If your entity is a U.S.-based privately held company or organization and you would like to create, verify or correct its D&B record, you may contact D&B directly online through iUpdate for U.S. government customers. Contacting D&B through this link will allow you to create, update and view basic elements of your company’s or organization’s D&B report without being subjected to direct marketing from D&B. It is only available for U.S.-based privately held companies and other U.S. government customers.
Request to show that the offered H1-b position is a Specialty Occupation.
This type of RFE is probably the most common and also the most difficult to respond to the satisfaction of the USCIS officer. RFE to establish Specialty Occupation asks the employer to provide evidence that the job position offered to the H-1b applicant is one that requires the attainment of a college degree. This type of RFE could be avoided by choosing job positions that are classified by the Standard Occupational Classification (SOC) code as a high job zone. Job positions in lower Job Zone tend to be considered to not be Specialty Occupation for the purpose of H1-b petition. Responding to a Specialty Occupation RFE requires extensive discussion with the employer and lawyering skills. We highly recommend that the employer seek assistance from an immigration attorney before responding to a Specialty Occupation request for evidence.
Request to show that the petitioner needs the services of the beneficiary.
This type of RFE is common when the employer is a small or a start-up business with very few other employees. When small or start-up businesses with few employees petition their employee for H1-b, if the offered position is not carefully selected, USCIS may question whether the position is required based on the size of the operation. For example, when a small import company with 4 employees, three of them sales, petitions for a financial analyst, although the petition may be considered a Specialty Occupation, USCIS may request evidence that employer’s financial state requires the service of a financial analyst.
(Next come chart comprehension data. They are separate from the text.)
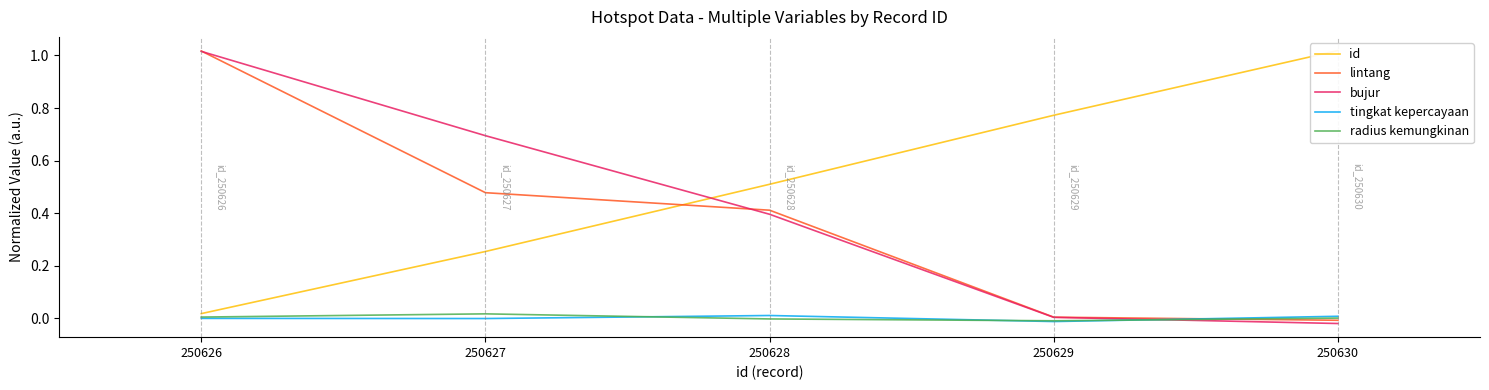

How many lines are shown in the chart?

5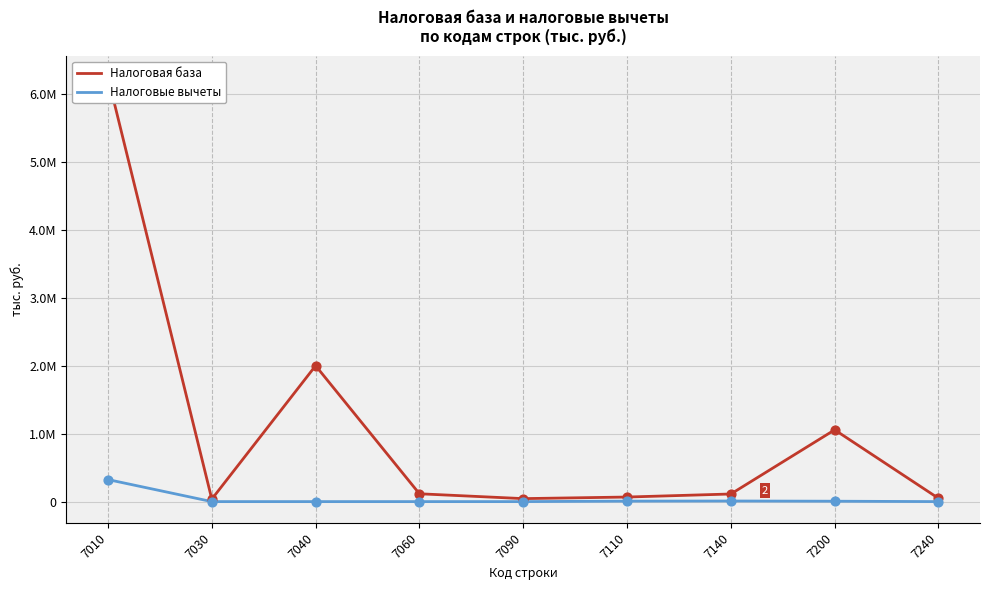

Which series has the largest Y range (max minus min)?

Налоговая база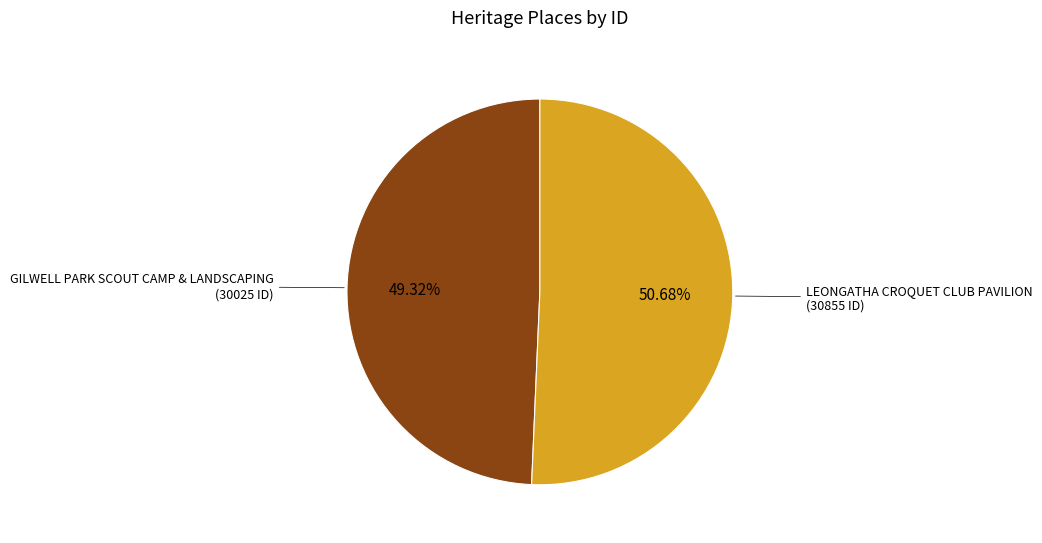

Is there a majority slice in this chart?

Yes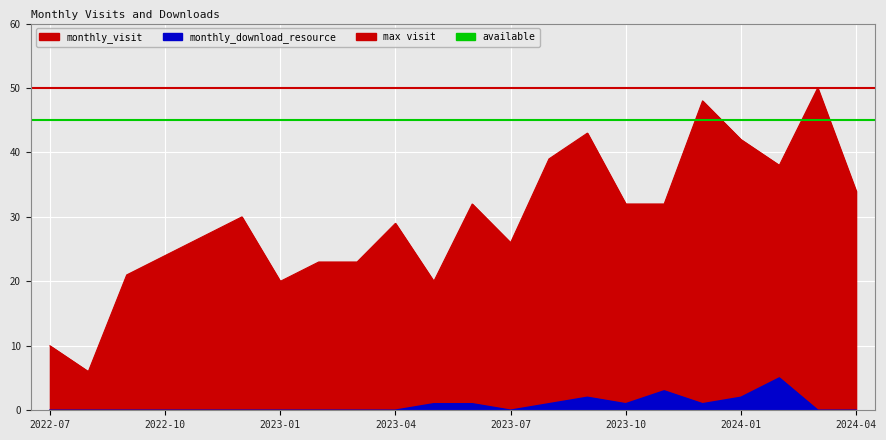

Is the value of monthly_download_resource at 2023-06 greater than the value of monthly_visit at 2023-09?

No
This type of RFE gives the USCIS officer wide discretion to deny an H1-b petition even though the employer submits sufficient evidence to prove that the company requires the services of the H1-b employe despite its size.
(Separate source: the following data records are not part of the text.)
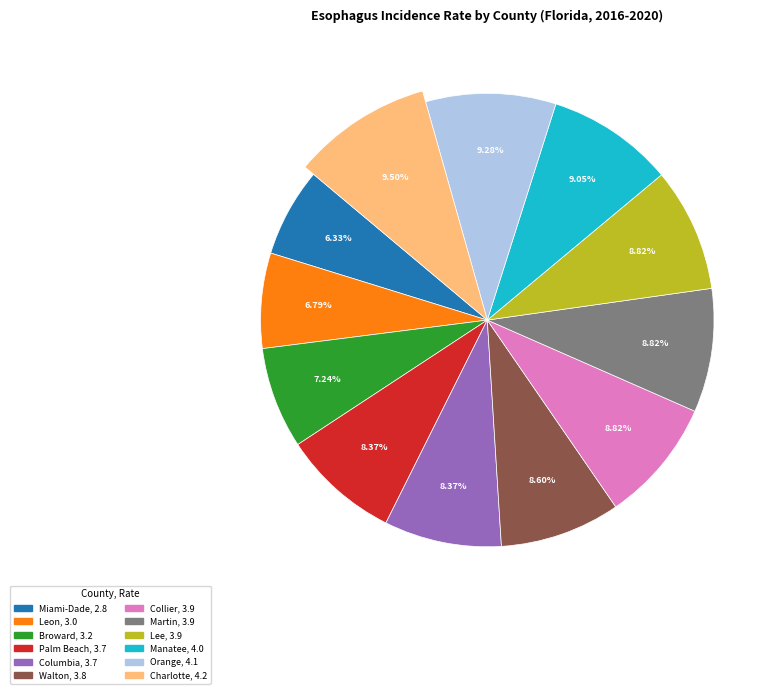

How much of the chart is everything except Martin County?

91.2%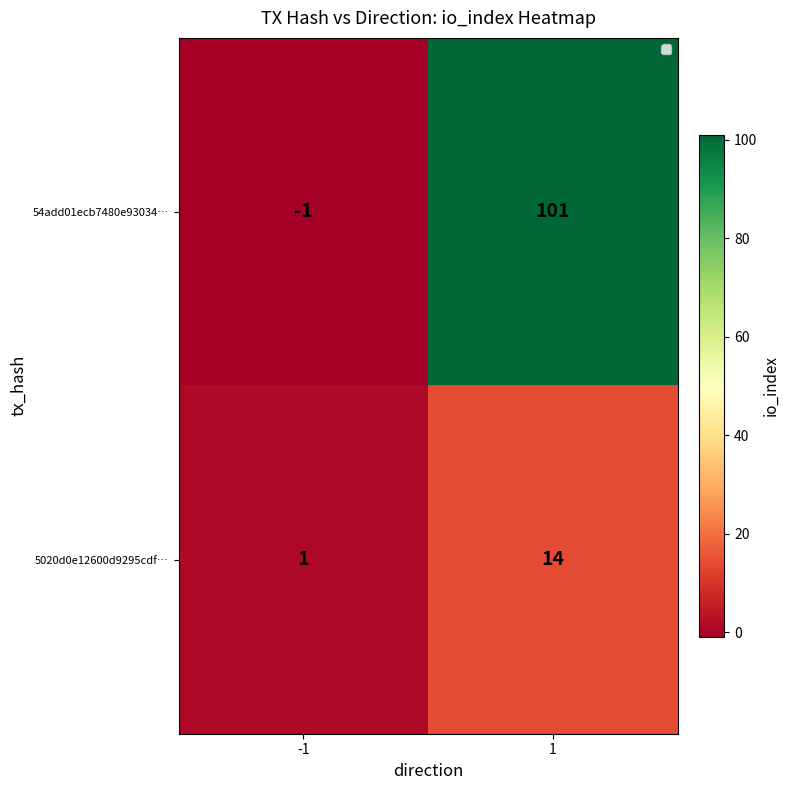

How many data points does each series have?

2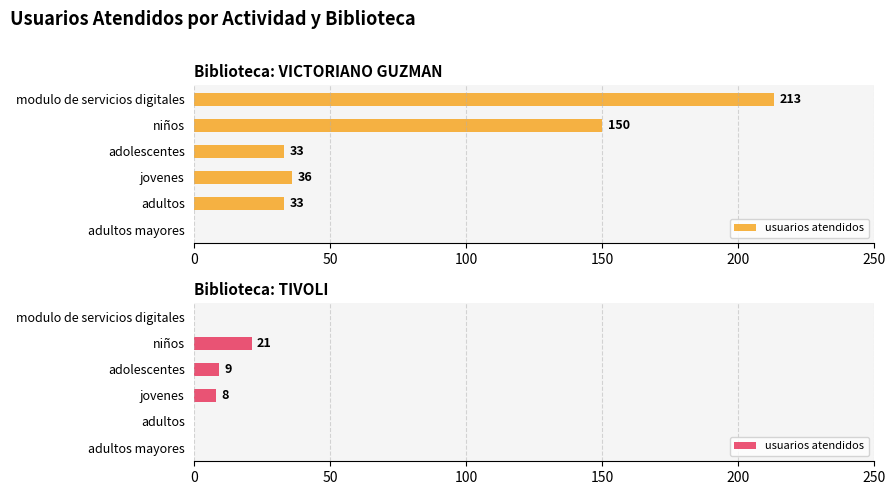

The value at modulo de servicios digitales is 0. True or false?

True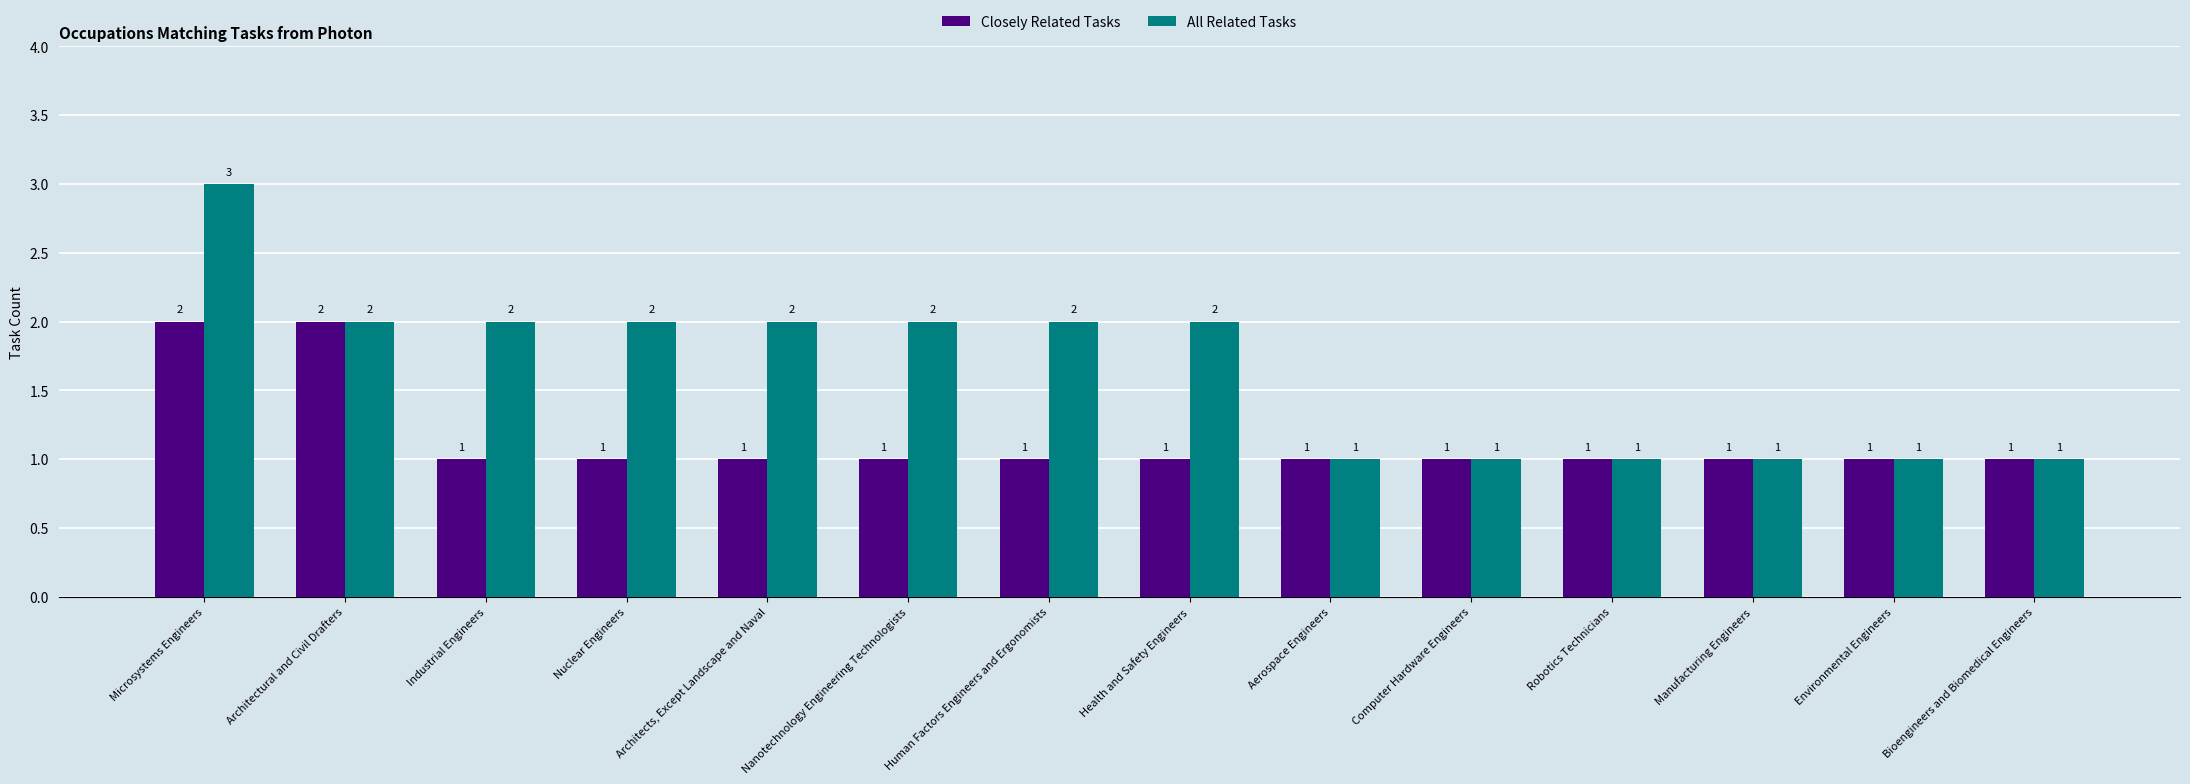

How many values in the All Related Tasks series are below 2?

6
Request to show that the petitioner has the requisite employer-employee relationship
This type of Request for Evidence has been surfacing in the last 8 to 10 years because a majority of the H1-b petitions are filed by IT companies that hire many Indian computer programmers and engineers but send them out to the work site of the clients or vendors who purchase their services. This type of loan-out agreements where the H1-b employee goes to work in another location that is probably not managed by the H1-b petitioner creates the issue of employer and employee relationship. Employer and employee relationship is required for the approval of H1-b petition, and unless the petitioner is able to exercise strong control and supervision of the H-1b employee who works off-site, it is often difficult to respond to a request for evidence of employer-employee relationship. Employment agency employers who send their H-1b employees to work off-site should develop comprehensive employee handbook and protocols that contains information about how the H-1b employee will be required to report to their employer about their work, including schedules and progress report. Employer should also document performance review or audits and be ready to produce these evidence in response to the RFE from USCIS.
Request to show that the beneficiary (H1-b employee) has maintained legal status in the United States.
This type of RFE is perhaps the easiest to respond because the beneficiary either has been maintaining valid status, so the answer is often fairly conclusive. The employee should prepare a copy of all of the Form I-20s ever issued in the United States if the employee has been in a F-1 student status. All of the I-94s and previous paycheck stubs are going to be relevant to this inquiry and should be prepared.